Arrange the listing, from the line containing "What is the greatest value displayed?" through its final line, as a JSON list of strings with one string per line. Skip blank lines and leave out the pictures.

# # # #

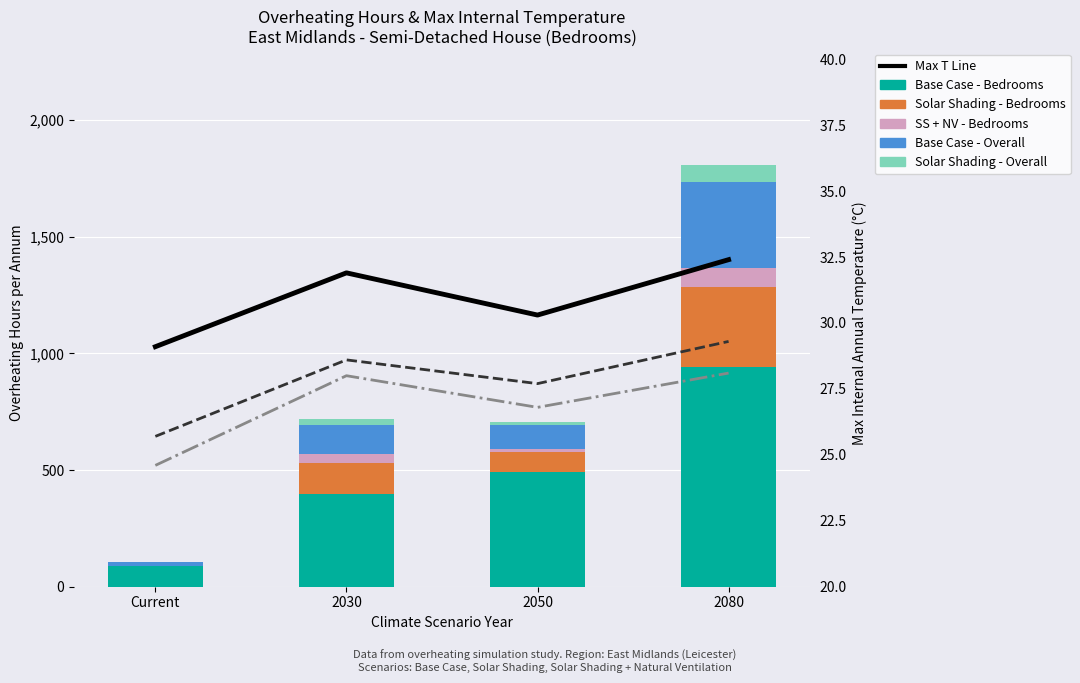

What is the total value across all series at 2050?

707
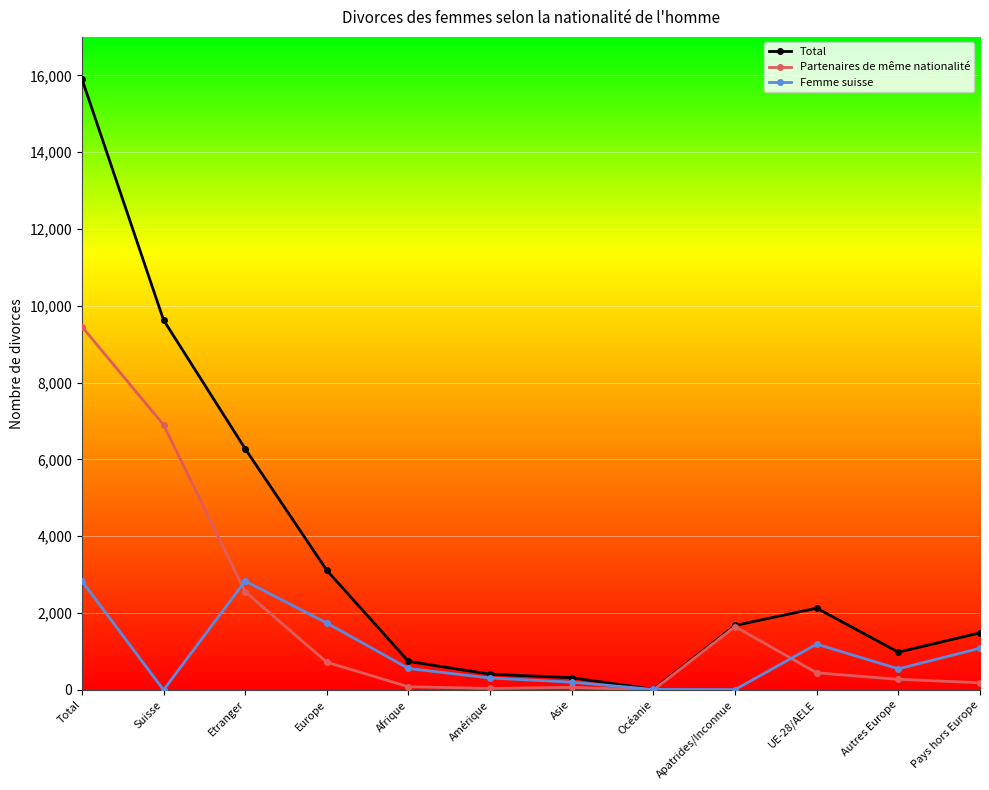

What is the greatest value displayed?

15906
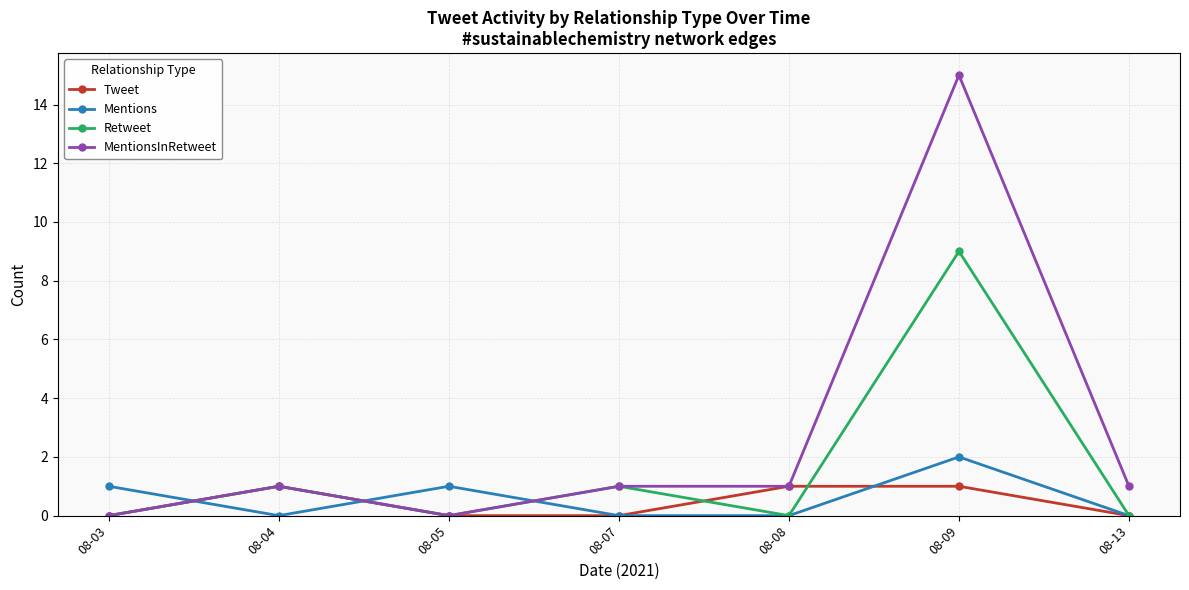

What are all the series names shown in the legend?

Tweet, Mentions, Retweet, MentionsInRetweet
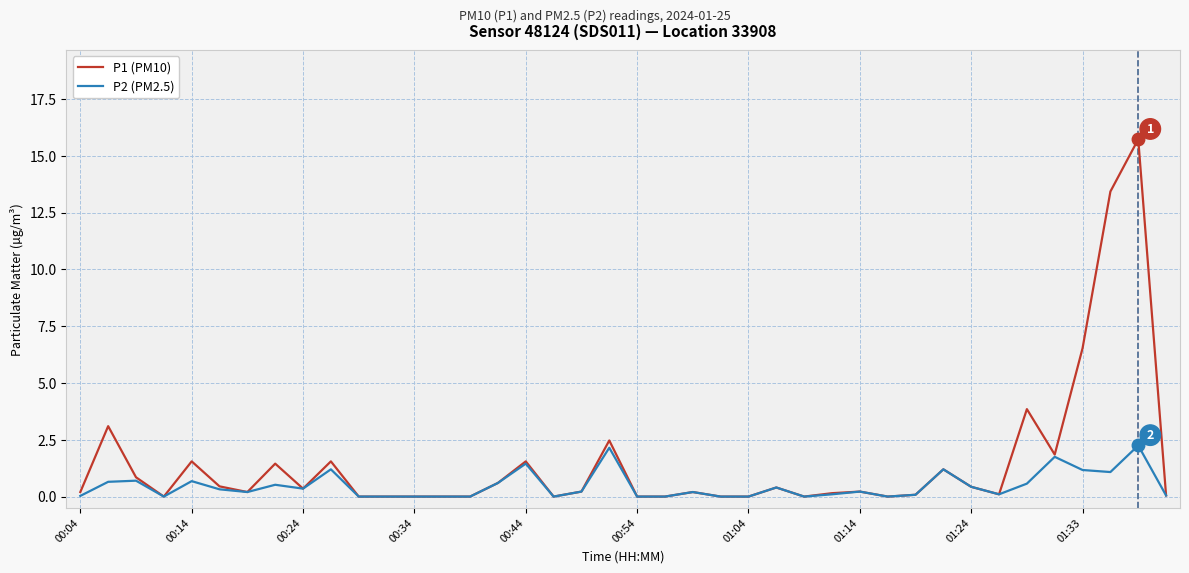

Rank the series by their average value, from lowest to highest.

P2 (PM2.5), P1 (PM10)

# # # #

Result of the exercise:
[
  "What is the greatest value displayed?",
  "15906",
  "What are all the series names shown in the legend?",
  "Tweet, Mentions, Retweet, MentionsInRetweet",
  "Rank the series by their average value, from lowest to highest.",
  "P2 (PM2.5), P1 (PM10)"
]